▶ Work order 1: In the forum excerpt about HDF projection metadata, what projection does the StructMetadata.0 attribute list for the southern hemisphere grid?
▶ Work order 2: Copy the forum excerpt about HDF projection metadata word for word, from "I tried the" to "LowerRightMtrs=(9026314.402000,-9026314.402000)".

▶ Passage for review:

I tried the files with the GDAL utilities and see the same problem. So I then went into the HDF file with hdfview to see if the data values looked OK and where the projection information was being stored in the metadata.

SR-ORG:6932 is definitely not EPSG:6932 as it is a local area map projection for North America. The EPSG definition is at http://epsg.io/6932

gdalsrsinfo appears to be obtaining the wrong information, the file StructMetadata.0 global attribute contains the following for the southern hemisphere projection:

GROUP=GRID_2
    GridName="MOD_Grid_Seaice_4km_South"
    XDim=4501
    YDim=4501
    UpperLeftPointMtrs=(-9026314.402000,9026314.402000)
    LowerRightMtrs=(9026314.402000,-9026314.402000)
    Projection=GCTP_LAMAZ
    ProjParams=(6371228,0,0,0,0,-90000000,0,0,0,0,0,0,0)

▶ Source material:
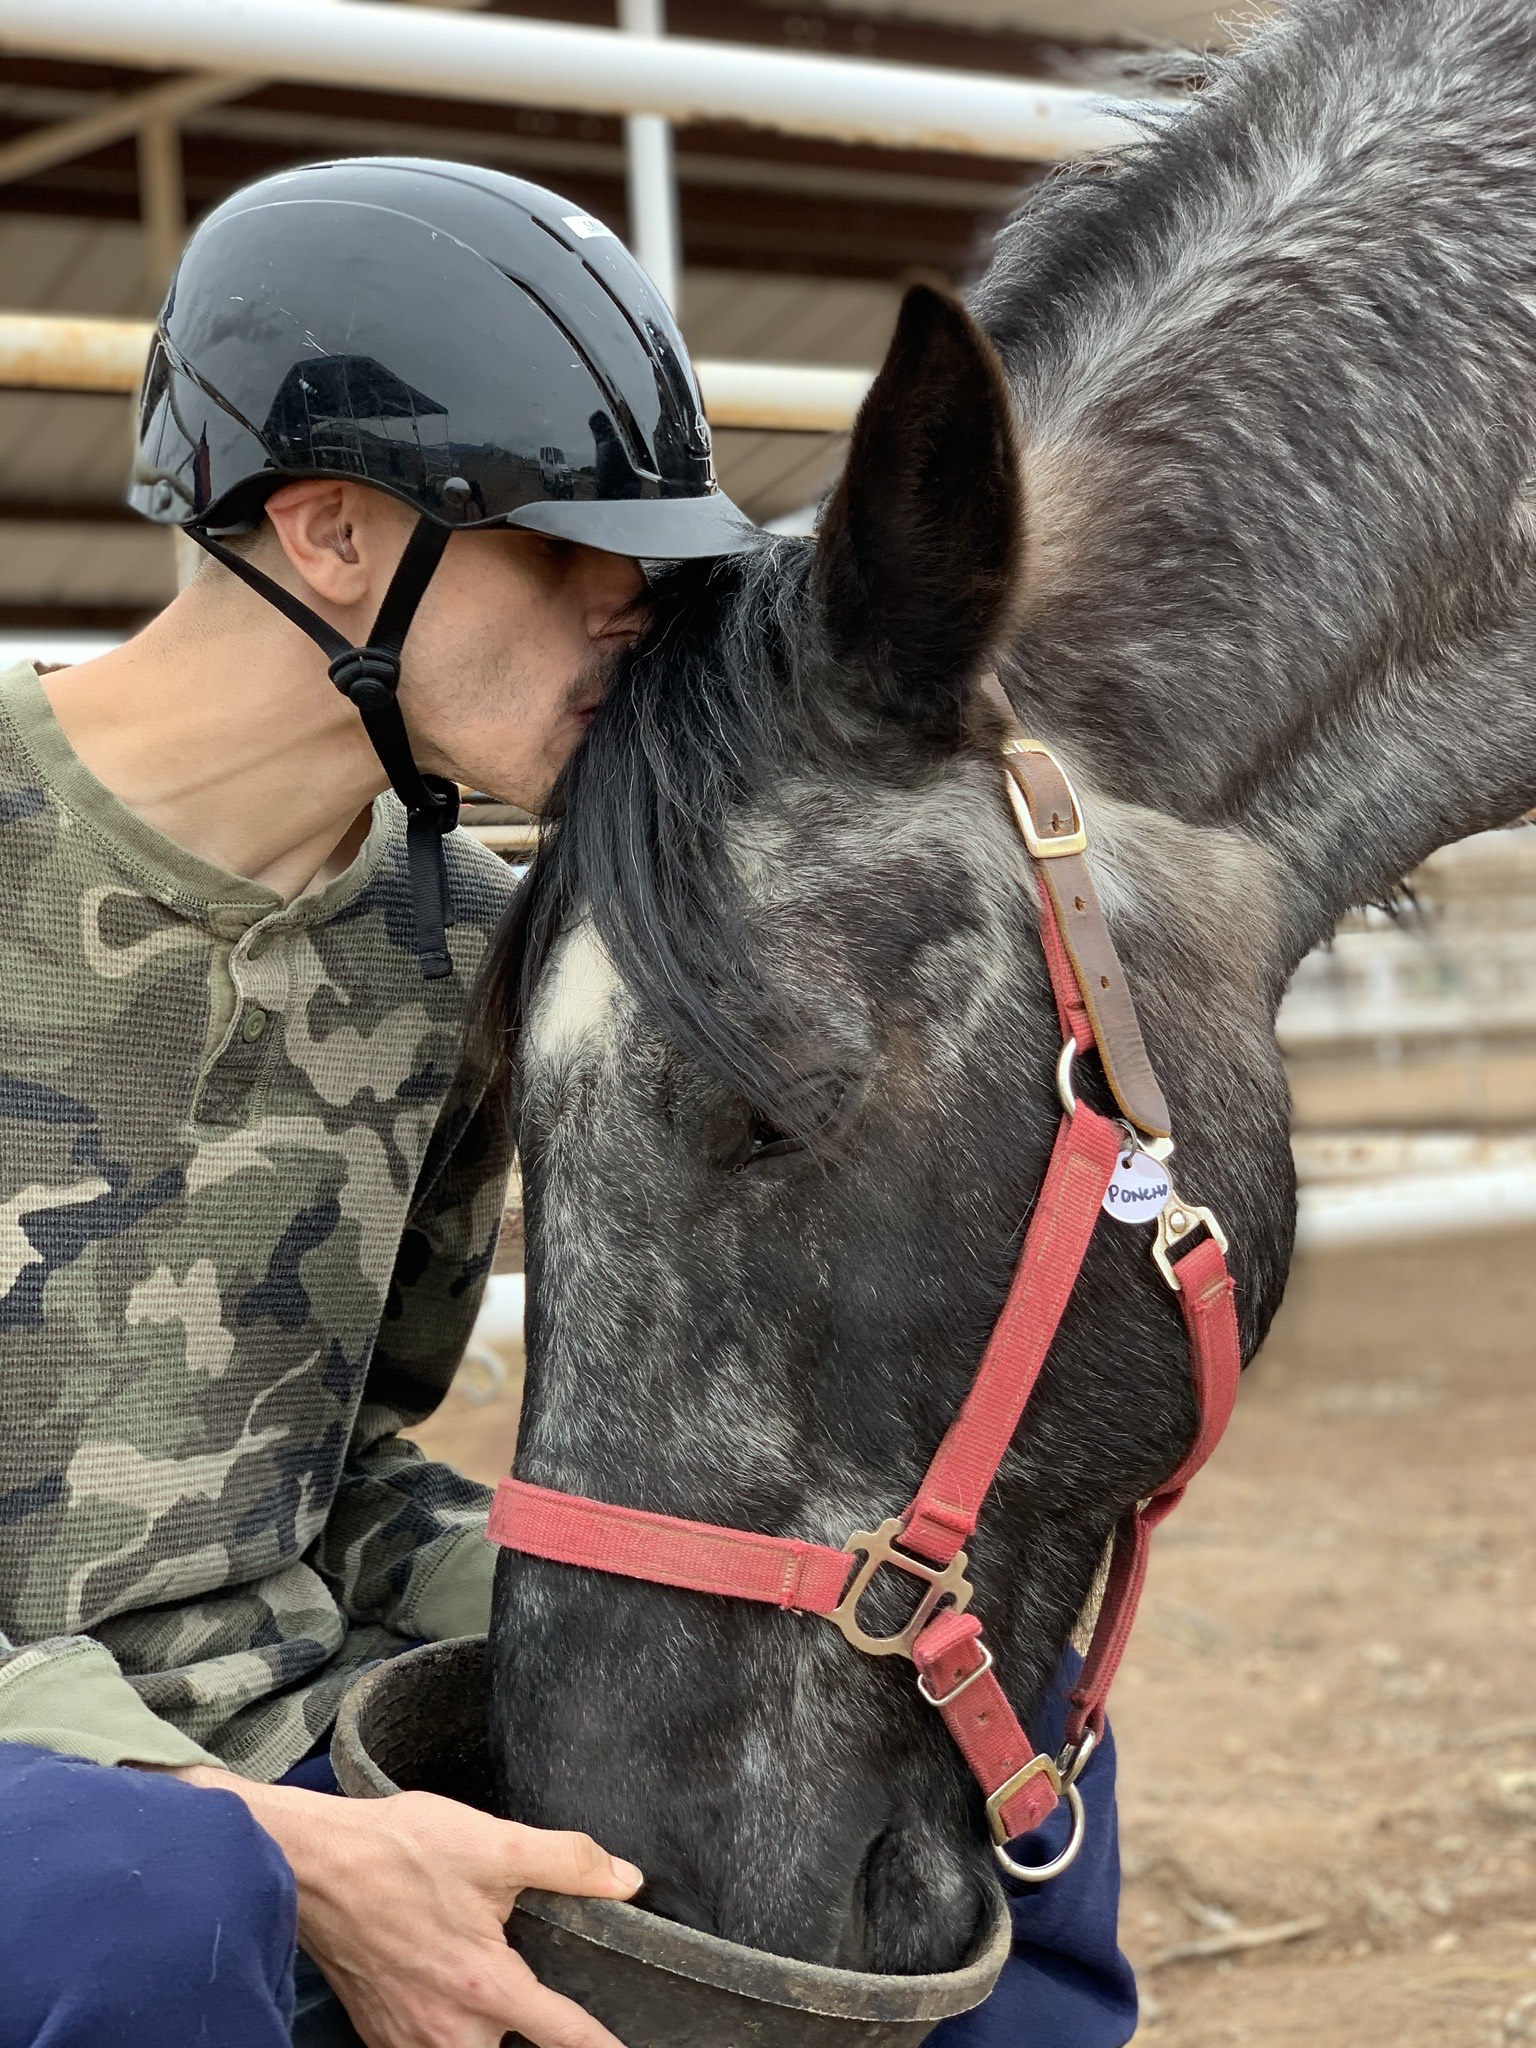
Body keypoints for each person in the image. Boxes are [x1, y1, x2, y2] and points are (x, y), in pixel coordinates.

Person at [0, 157, 1135, 2048]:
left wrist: (744, 1618)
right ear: (333, 532)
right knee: (146, 1910)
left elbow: (343, 1468)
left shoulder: (471, 944)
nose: (639, 606)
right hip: (84, 1821)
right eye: (564, 547)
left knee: (972, 1710)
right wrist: (250, 1840)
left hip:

▶ Answer section 1: GCTP_LAMAZ

▶ Answer section 2:
I tried the files with the GDAL utilities and see the same problem. So I then went into the HDF file with hdfview to see if the data values looked OK and where the projection information was being stored in the metadata.

SR-ORG:6932 is definitely not EPSG:6932 as it is a local area map projection for North America. The EPSG definition is at http://epsg.io/6932

gdalsrsinfo appears to be obtaining the wrong information, the file StructMetadata.0 global attribute contains the following for the southern hemisphere projection:

GROUP=GRID_2
    GridName="MOD_Grid_Seaice_4km_South"
    XDim=4501
    YDim=4501
    UpperLeftPointMtrs=(-9026314.402000,9026314.402000)
    LowerRightMtrs=(9026314.402000,-9026314.402000)